The AML Program Rules require that “appropriate persons” must be trained “in BSA requirements relevant to their functions and in possible signs of money laundering that could arise in the course of their duties.” IIUSA members should incorporate such training into their overall AML program, including training on aspects of source of funds verification in the EB-5 context as applicable
The AML Program Rules require that each institution AML program be periodically tested “to assure that the program is functioning as designed.” IIUSA members should incorporate an appropriate periodic testing regime into their overall AML program.
The records retention requirements include any of the reports described above and additional extensive requirements. The Rules generally require records retention of at least five (5) years, and in the case of retention of CI Program records, for at least five (5) years after the date that the customer’s account is closed. Best practice is for IIUSA members to comply with this rule regardless of whether they are subject to the BSA.

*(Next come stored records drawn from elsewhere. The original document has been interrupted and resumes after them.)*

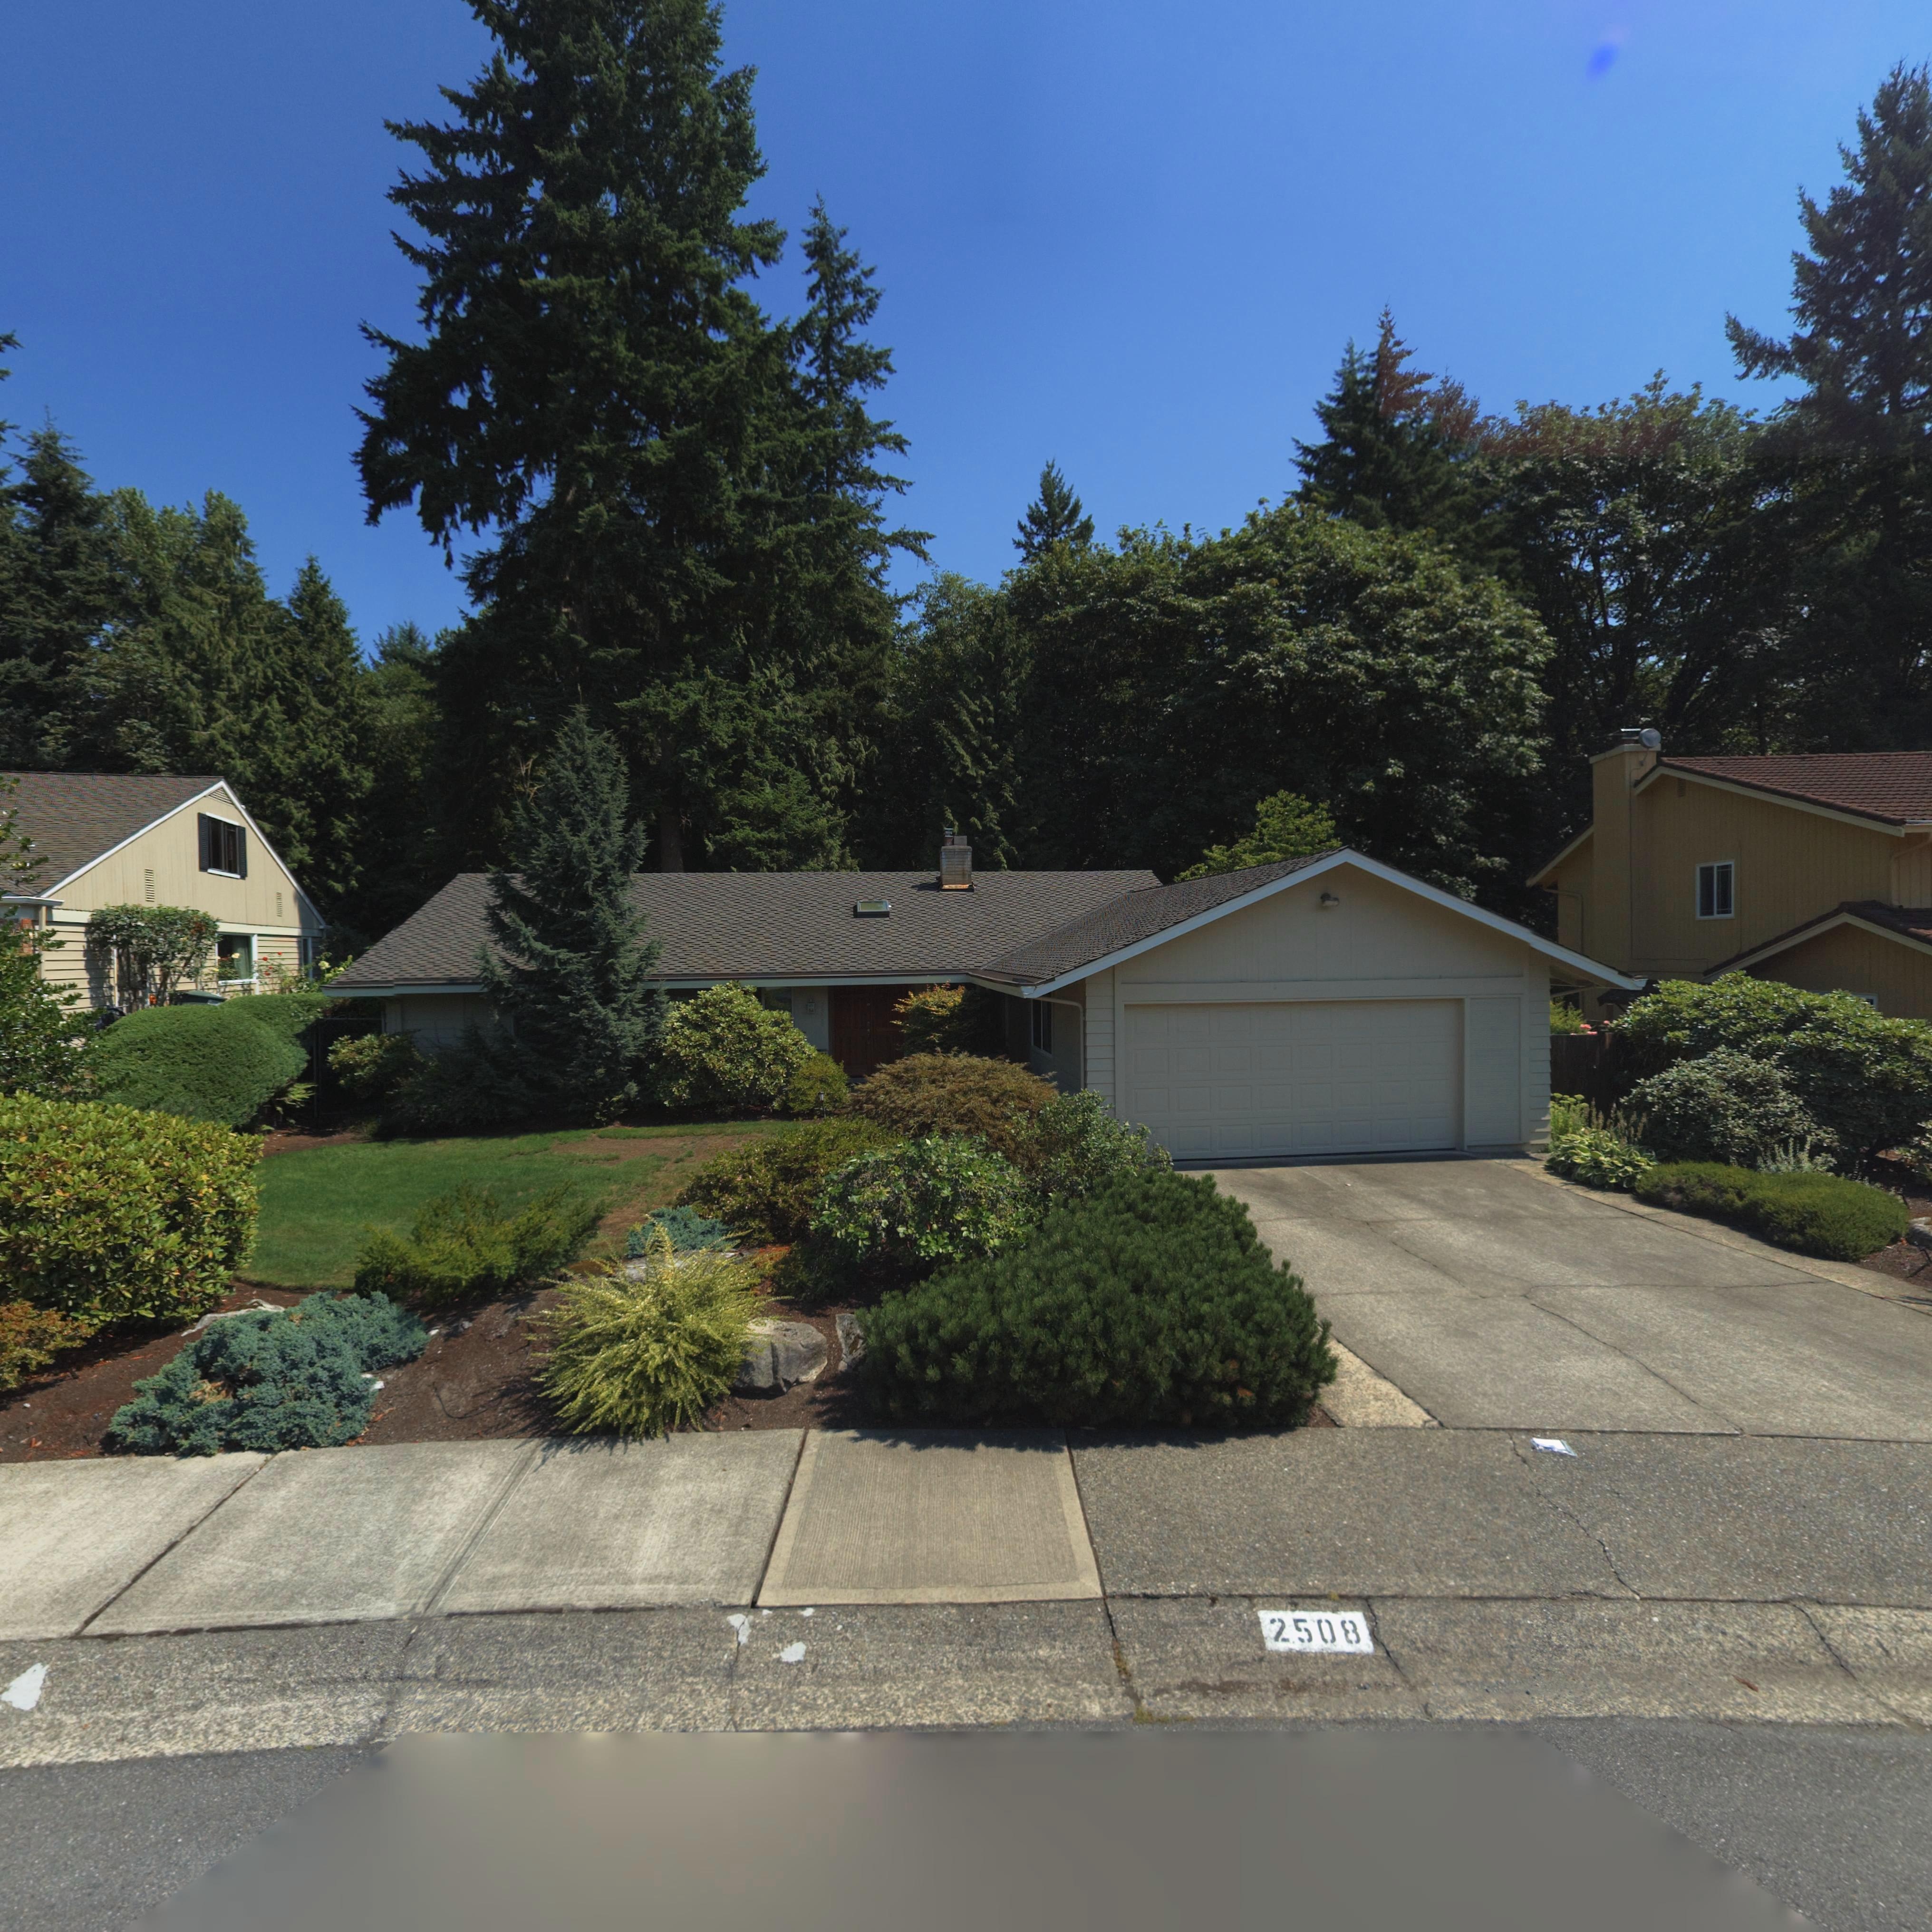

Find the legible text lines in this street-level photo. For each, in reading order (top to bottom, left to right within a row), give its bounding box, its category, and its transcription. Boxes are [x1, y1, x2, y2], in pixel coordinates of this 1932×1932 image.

[1267, 1616, 1362, 1645] StreetNumber: 2508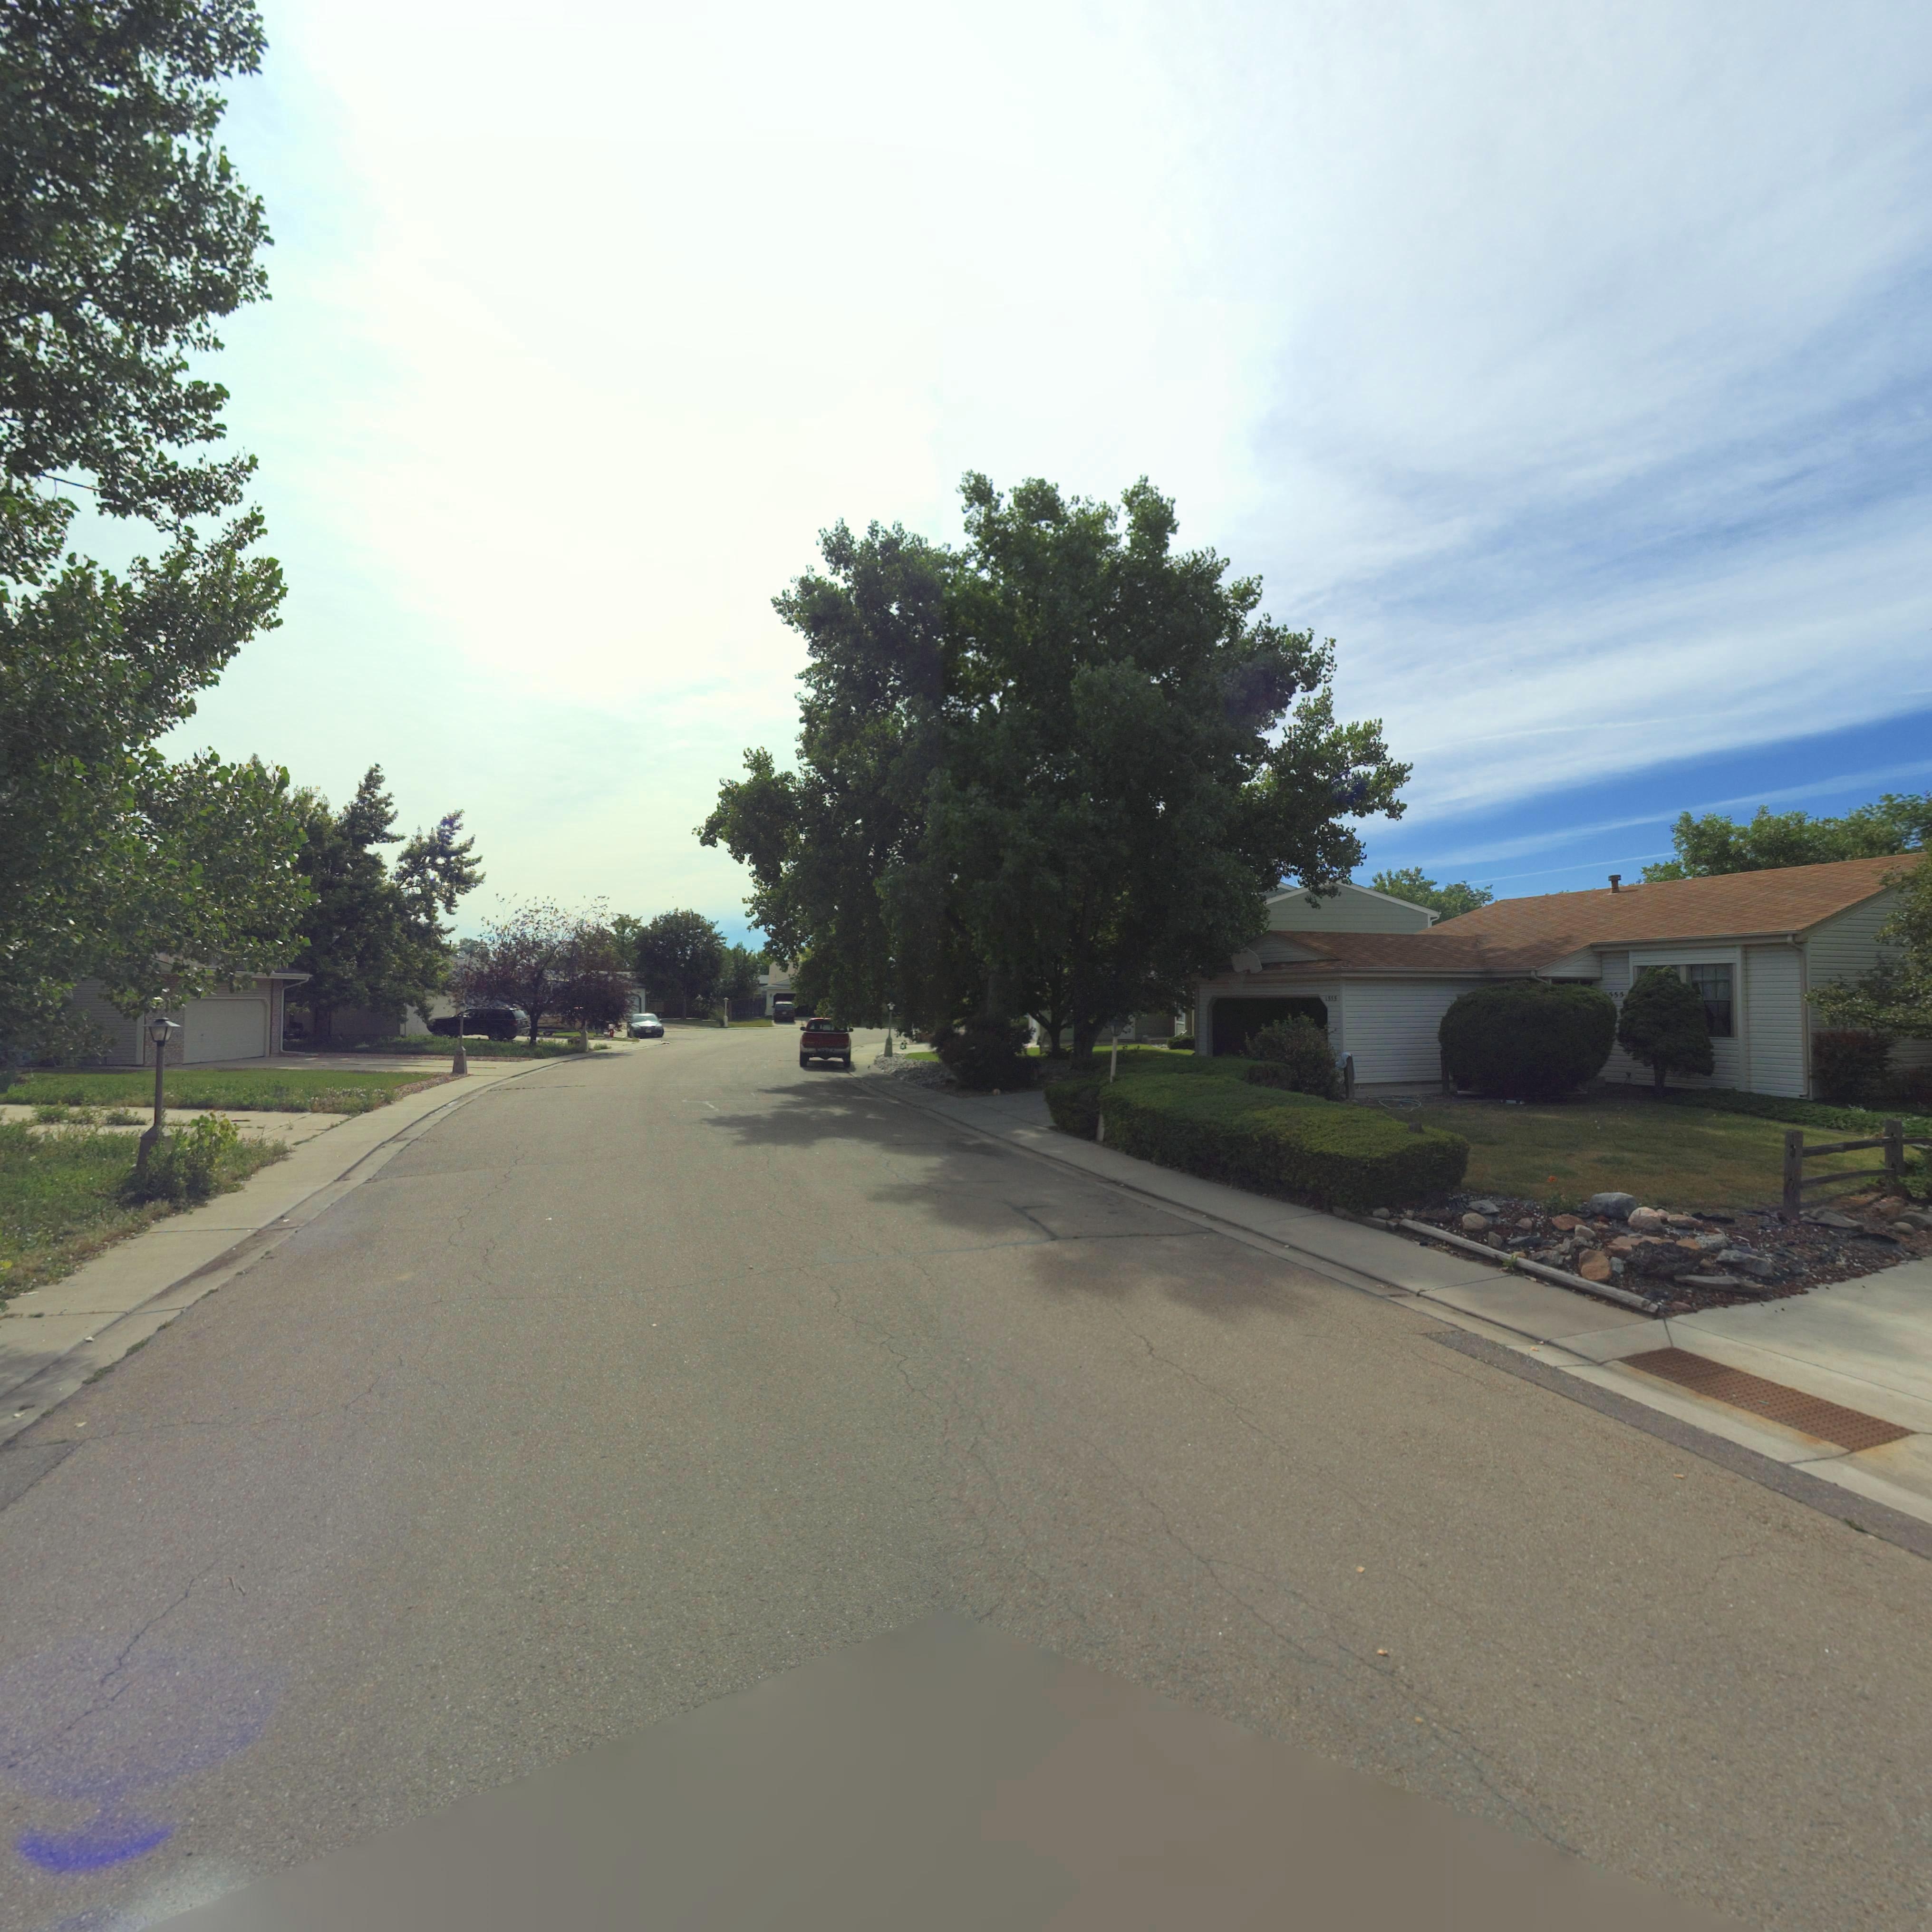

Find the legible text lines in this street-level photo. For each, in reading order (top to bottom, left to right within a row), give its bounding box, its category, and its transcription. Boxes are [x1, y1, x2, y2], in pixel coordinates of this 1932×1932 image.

[1325, 995, 1337, 1001] StreetNumber: 1555
[1608, 991, 1623, 998] StreetNumber: *55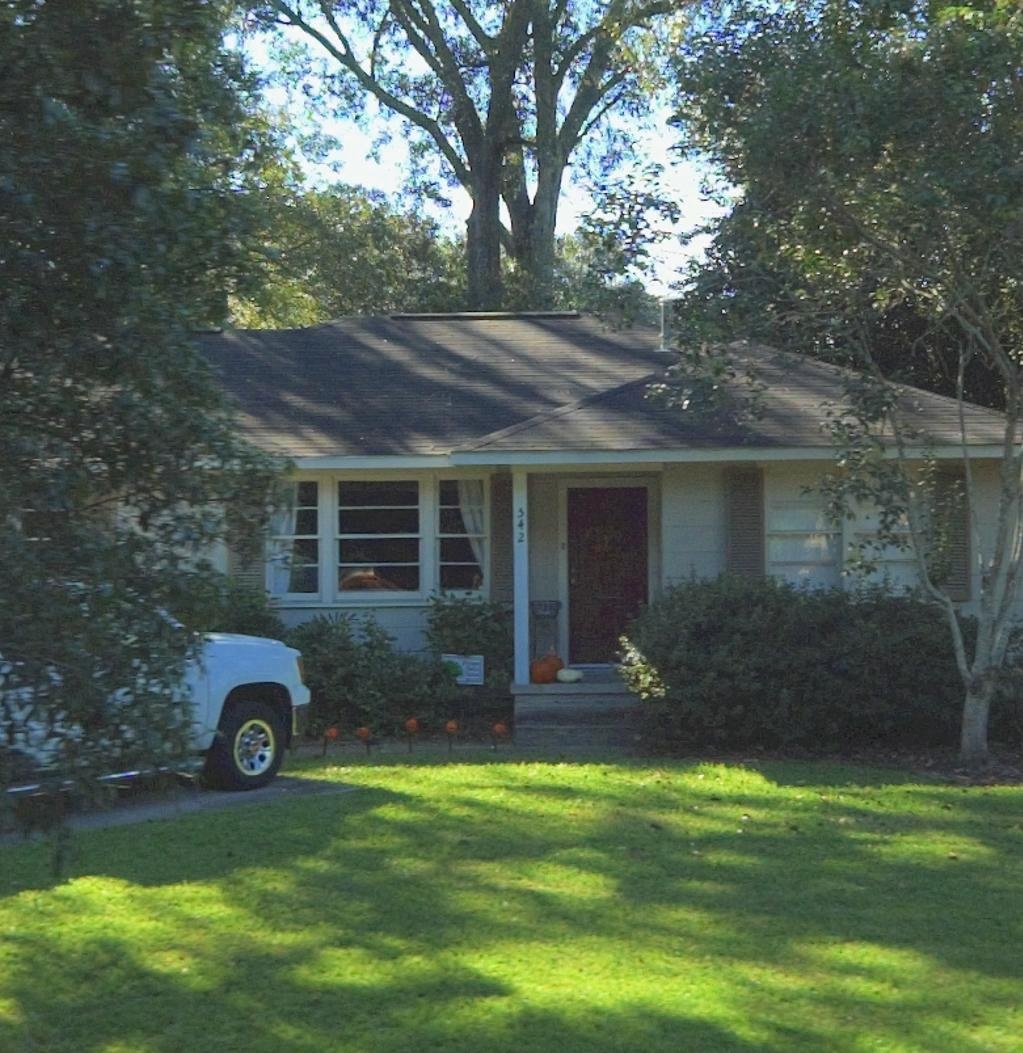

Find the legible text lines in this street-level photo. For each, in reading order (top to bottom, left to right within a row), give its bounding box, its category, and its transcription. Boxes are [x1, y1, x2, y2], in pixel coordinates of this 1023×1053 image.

The Category Rules follow the same format as the General Rule and indicate how their requirements vary.

AML TABLE 1
AML TABLE 2

Remember:

  • CTR Obligations apply to all trades and businesses;
  • FBAR obligations apply to all US Persons;
  • Temporarily exempted financial institution categories may have rules imposed in the future; and
  • The Treasury Secretary may act to add additional categories of “financial institutions” and related rules in the future.

 

CONCLUSION

In light of the general reporting obligations described above and the broad definition of “financial institutions” in the BSA and the fact that IIUSA members may play multiple roles in EB-5 offerings and transactions, including, but not limited to, acting as a lender, brokerdealer, or investment adviser, members should determine whether they are “financial institutions” under the BSA and the Rules with the assistance of qualified and experienced counsel. Because the AML Program Rules apply to all BSA “financial institutions,” IIUSA members that are covered by the BSA and Rules must adopt a robust AML Plan as required by law. Further, the best practice for IIUSA regional center members that may not technically qualify as “financial institutions” under the BSA is to nonetheless comply with the spirit of the AML Program Rules and CI Program provisions by adopting written AML and CI policies and procedures that are tailored to fit each member’s business model in consultation with an attorney experienced in this area. Such policies and procedures should be reviewed and updated regularly.

Finally, this document is meant to provide general guidance to IIUSA members regarding AML and CI best practices. It (i) is not a complete description of all applicable rules and reporting obligations; (ii) does not address state and foreign AML laws that may apply; and (iii) does not itself constitute an AML or CI policy.

Disclaimers: No content or information provided within this document should be construed to constitute legal advice or services. As a service to its membership, IIUSA seeks to provide informational and educational materials regarding a range of issues, including, among others, ethical business behavior, but urges it members and others reading this material to seek legal counsel as appropriate. In addition, while IIUSA endeavors to keep the information it provides up to date and current, please be advised that such information may not reflect the most current information available. IIUSA is not responsible for any subsequent use of these materials or reliance on any information contained therein.